══ DATA IN THIS EXERCISE ══

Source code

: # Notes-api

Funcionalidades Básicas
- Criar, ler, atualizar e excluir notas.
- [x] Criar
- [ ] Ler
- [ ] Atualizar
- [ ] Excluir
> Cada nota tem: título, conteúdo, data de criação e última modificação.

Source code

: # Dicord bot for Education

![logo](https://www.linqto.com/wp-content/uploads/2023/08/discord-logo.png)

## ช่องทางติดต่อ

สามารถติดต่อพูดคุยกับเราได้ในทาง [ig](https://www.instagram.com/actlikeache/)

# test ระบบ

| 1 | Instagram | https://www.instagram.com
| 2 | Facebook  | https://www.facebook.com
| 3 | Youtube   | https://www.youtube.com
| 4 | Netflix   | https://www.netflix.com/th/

═══

**WHAT TO WORK ON**. Reproduce all of the material above line for line, without changing anything.

**EXERCISE RESPONSE**.
Source code

: # Notes-api

Funcionalidades Básicas
- Criar, ler, atualizar e excluir notas.
- [x] Criar
- [ ] Ler
- [ ] Atualizar
- [ ] Excluir
> Cada nota tem: título, conteúdo, data de criação e última modificação.

Source code

: # Dicord bot for Education

![logo](https://www.linqto.com/wp-content/uploads/2023/08/discord-logo.png)

## ช่องทางติดต่อ

สามารถติดต่อพูดคุยกับเราได้ในทาง [ig](https://www.instagram.com/actlikeache/)

# test ระบบ

| 1 | Instagram | https://www.instagram.com
| 2 | Facebook  | https://www.facebook.com
| 3 | Youtube   | https://www.youtube.com
| 4 | Netflix   | https://www.netflix.com/th/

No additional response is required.